Developing TEXT scrambler kind of FUNCTIONS in Excel

H

Hari Prasadh

Hi,

To put things in perspective, I analyse Market research data.

Let's say I have some string type data starting from Cell A2 to Last Cell in
column A Also let's say I have some string type data starting from Cell I2
to Last Cell in column I.

The data in a sample cell of column A (let's say cell A2) would be something
like " I use C++ , Visual Basic and Win2K Server at my workplace. At home I
dabble with C++ and Qualcomm". Basically column A would be complete
sentences and out of that sentence I would be interested only in some of the
words. Like if I'm tracking usage of software tools (and if am not
interested in Operating systems) then for me only C++ and VB would be my
point of interest. This is where Column I plays its part.

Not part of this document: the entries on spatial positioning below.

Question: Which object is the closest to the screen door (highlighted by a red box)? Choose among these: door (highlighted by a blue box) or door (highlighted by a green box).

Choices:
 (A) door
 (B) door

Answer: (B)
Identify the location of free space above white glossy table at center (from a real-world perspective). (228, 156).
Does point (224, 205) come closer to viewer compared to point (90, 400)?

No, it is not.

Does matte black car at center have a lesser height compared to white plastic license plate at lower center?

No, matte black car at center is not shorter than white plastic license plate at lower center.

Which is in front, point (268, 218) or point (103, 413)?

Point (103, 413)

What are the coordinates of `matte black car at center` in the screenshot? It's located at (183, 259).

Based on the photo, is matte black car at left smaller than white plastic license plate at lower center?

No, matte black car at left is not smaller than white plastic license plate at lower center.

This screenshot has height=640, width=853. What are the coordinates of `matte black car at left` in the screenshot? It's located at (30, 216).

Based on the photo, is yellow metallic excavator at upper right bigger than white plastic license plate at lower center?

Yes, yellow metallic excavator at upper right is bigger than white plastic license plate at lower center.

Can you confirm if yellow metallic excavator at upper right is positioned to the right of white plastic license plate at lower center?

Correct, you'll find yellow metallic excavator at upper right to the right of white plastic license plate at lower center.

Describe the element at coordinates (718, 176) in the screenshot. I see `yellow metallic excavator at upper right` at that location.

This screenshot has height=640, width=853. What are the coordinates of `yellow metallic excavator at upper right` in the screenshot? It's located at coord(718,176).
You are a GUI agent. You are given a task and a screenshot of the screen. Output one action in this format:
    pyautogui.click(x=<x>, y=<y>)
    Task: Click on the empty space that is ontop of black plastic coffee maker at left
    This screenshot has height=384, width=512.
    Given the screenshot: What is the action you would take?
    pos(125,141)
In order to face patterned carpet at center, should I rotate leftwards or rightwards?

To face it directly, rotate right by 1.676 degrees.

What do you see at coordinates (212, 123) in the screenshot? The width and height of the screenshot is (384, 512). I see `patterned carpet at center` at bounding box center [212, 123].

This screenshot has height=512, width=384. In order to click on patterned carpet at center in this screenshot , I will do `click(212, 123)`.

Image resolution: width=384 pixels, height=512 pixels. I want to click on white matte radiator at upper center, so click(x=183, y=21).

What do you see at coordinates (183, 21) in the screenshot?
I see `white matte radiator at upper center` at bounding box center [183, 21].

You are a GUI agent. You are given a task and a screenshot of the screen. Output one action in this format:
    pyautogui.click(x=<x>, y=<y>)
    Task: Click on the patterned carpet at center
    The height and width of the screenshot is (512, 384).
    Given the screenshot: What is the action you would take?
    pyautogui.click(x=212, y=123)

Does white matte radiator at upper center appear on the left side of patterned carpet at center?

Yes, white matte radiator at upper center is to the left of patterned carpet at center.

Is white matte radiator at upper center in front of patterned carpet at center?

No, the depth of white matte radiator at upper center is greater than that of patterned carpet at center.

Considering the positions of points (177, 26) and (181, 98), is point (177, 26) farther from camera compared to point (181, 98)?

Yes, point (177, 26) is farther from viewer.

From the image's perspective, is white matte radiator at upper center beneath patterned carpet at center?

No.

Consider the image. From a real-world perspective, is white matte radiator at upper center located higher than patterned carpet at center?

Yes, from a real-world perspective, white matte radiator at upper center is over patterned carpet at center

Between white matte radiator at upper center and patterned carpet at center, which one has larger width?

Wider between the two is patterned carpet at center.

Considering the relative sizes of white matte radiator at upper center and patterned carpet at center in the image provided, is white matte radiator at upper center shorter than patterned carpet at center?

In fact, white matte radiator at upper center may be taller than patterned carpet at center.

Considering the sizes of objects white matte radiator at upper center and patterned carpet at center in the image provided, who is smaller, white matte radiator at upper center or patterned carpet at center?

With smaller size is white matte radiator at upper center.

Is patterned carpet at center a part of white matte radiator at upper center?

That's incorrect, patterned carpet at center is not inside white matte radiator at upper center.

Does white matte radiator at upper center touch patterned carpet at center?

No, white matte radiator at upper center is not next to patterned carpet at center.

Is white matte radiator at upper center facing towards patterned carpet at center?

With full help from NewsGroup (Tim Williams - "Generating count of unique
words in a cell or cells" ) I have been able to get a nice piece of module
which enables me to get a count of unique words ( frequency of a word in
Column A) . After running the module , I scan the results and expunge those
words which are not point of interest in my study. Like based on the above
example - the words "I" , "use" , "Win2K server" and "Qualcomm" etc. would
be removed. I then take the remaining list of unique words and paste them in
column I (starting from row 2 ). Hence, in column I would have a list of
RELEVANT words only.

The part which I explained above, I naively refer to as Text Mining.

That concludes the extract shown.